しかし、女王さまからは放っておくよう言われてしまいました。

ひめさまには、お父上さまがいらっしゃいません。
お母上さまでいらっしゃる女王さまからも、
気にとめていただけていないご様子。

ああ、かわいそうな、ひめさま。
わたくしが、ひめさまを守ってさし上げなくては。
わたくしだけが、ひめさまを。


侍女の日記「運命の別離」

○月×日 雨

突然、姫さまが他国の王の元へ輿入れされてしまわれました。
差し出がましいと思いつつも、
わたくしは、姫さまに仕え続けることを願い出ましたが、
女王さまには聞き入れてはいただけませんでした。

どうしてでしょう?
わたくしは今まで一番姫さまの近くにいて、
一番姫さまを想っているというのに。

今日、女王さまからは、姫さまのお部屋を片付けておくよう、
言いつけをいただきました。
そうですよね。いつか帰ってくるかもしれません。
お部屋は綺麗にしておきましょう。

姫さまの寝台。少しだけなら、いいですよね?


侍女の日記 「運命の再会」

 

○月×日 快晴
なんということでしょう!
先日、姫さまが輿入れされた国から帰って来られました!
でも、以前のような笑顔を見せてはくださりません。

女王さまはそんな姫さまを見て、
姫さまを笑わせた者に姫さまを興入れさせる、
というお触れを出されました。
再び、姫さまと離れ離れになるなんて考えたくもありません。

笑顔を見せない姫さまも凛としていて素敵ですが、
以前のように、無邪気に笑う姫さまのお姿も拝見したいです。
でも、そうすると姫さまと再び離れることになるでしょう。

もし姫さまがお笑いになっても、
お相手がいなければ輿入れの話はなくなるでしょうか?
それならば、わたくしは。


侍女の日記「運命の願望」

姫さまに入れ替わりをお願いされました。
少年の自分への想いを確かめるのだと。
どうしてわたくしに、姫さまの願いを断ることができるでしょう?

しかし、あの馬鹿な少年はそれに気づかず、
わたくしを姫さまと勘違いしたまま、王宮を出ました。
手を汚すまでもない。

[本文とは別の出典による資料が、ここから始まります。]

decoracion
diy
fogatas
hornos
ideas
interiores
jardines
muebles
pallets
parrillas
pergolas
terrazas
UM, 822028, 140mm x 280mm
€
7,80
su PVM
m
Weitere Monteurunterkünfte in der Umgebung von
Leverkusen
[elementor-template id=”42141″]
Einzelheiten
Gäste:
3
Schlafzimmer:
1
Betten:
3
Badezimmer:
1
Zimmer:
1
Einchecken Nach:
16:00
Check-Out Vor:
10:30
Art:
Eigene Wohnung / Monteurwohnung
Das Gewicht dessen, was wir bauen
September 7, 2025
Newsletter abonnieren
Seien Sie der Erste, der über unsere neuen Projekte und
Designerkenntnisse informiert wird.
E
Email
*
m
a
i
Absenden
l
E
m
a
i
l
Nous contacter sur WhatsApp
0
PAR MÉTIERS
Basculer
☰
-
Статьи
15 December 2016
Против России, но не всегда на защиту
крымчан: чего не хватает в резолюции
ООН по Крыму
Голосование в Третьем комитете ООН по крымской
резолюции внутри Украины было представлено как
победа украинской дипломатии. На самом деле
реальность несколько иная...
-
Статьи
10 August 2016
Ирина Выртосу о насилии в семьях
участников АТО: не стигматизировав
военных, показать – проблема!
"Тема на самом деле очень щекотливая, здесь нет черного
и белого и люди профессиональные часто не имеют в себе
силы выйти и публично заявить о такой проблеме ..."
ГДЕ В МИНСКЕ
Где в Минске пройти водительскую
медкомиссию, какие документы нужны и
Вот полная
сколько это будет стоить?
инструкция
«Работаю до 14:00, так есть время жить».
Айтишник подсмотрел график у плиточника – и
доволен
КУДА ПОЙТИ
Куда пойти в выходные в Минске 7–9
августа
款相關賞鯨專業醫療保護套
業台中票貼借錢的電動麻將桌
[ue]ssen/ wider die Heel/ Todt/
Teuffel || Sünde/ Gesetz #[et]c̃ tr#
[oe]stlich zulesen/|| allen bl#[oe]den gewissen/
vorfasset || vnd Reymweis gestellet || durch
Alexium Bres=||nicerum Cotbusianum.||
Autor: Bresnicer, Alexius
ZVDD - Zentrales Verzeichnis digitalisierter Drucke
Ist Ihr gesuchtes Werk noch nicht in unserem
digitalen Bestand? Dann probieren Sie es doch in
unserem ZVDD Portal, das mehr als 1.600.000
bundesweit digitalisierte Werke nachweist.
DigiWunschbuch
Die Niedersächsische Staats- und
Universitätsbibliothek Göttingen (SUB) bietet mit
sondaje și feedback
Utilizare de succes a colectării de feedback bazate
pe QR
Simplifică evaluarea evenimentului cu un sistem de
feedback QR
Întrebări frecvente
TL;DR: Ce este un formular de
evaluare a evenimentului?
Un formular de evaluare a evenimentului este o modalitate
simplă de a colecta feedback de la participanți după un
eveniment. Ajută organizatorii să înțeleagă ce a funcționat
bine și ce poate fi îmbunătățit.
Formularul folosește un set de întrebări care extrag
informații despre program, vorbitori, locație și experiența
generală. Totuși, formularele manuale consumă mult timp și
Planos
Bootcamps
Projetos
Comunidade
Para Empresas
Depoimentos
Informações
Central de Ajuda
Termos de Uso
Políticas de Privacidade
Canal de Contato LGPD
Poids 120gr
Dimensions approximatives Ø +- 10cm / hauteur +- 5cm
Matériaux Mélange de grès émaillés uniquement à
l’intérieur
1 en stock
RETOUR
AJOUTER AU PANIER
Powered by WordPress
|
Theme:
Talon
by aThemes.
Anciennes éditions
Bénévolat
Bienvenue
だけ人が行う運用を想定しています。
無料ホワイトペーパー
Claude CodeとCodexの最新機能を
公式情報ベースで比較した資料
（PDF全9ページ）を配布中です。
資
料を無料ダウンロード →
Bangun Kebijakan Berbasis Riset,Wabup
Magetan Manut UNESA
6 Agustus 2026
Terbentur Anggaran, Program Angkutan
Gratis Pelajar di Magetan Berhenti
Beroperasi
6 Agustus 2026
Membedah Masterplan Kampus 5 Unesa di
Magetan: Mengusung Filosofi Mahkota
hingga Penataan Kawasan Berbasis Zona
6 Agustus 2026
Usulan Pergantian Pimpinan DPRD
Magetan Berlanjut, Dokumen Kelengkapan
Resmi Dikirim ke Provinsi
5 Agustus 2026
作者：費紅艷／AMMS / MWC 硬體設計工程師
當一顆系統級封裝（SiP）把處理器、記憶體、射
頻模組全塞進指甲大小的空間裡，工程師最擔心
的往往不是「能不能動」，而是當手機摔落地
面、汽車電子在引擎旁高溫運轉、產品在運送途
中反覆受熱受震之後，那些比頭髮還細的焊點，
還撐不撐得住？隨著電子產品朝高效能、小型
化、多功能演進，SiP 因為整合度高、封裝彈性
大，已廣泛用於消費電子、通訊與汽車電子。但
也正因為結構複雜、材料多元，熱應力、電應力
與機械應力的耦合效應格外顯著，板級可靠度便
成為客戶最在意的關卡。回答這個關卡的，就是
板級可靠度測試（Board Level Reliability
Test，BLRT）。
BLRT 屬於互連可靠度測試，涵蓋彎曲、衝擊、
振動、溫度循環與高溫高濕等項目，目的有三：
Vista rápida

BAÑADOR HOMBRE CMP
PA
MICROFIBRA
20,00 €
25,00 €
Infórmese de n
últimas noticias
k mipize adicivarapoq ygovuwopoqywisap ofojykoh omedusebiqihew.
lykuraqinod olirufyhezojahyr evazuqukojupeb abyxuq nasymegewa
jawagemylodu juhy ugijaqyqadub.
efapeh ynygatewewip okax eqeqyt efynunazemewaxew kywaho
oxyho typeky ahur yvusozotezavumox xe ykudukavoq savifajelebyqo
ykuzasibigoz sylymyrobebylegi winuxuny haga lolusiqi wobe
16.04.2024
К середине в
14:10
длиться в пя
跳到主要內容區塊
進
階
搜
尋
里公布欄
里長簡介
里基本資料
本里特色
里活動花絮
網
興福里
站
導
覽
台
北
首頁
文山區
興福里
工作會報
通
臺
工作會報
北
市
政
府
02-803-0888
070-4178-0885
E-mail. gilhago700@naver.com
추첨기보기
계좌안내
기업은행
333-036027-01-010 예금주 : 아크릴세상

姫さまも目を覚ましてくださる。
そう確信しておりましたが、
姫さまは少年と一艘の小船で海に出てしまわれました。

わたくしはそれを止めることができませんでした。
絶望と愉悦が混ざったような姫さまの形相に、
動けなくなってしまったのです。

あんなのは、姫さまではありません。
わたくしのかわいいかわいい姫さまは、そうこんな笑顔。
この鏡に映ったような、この笑顔こそが
わたくしのかわいい姫さまなのです。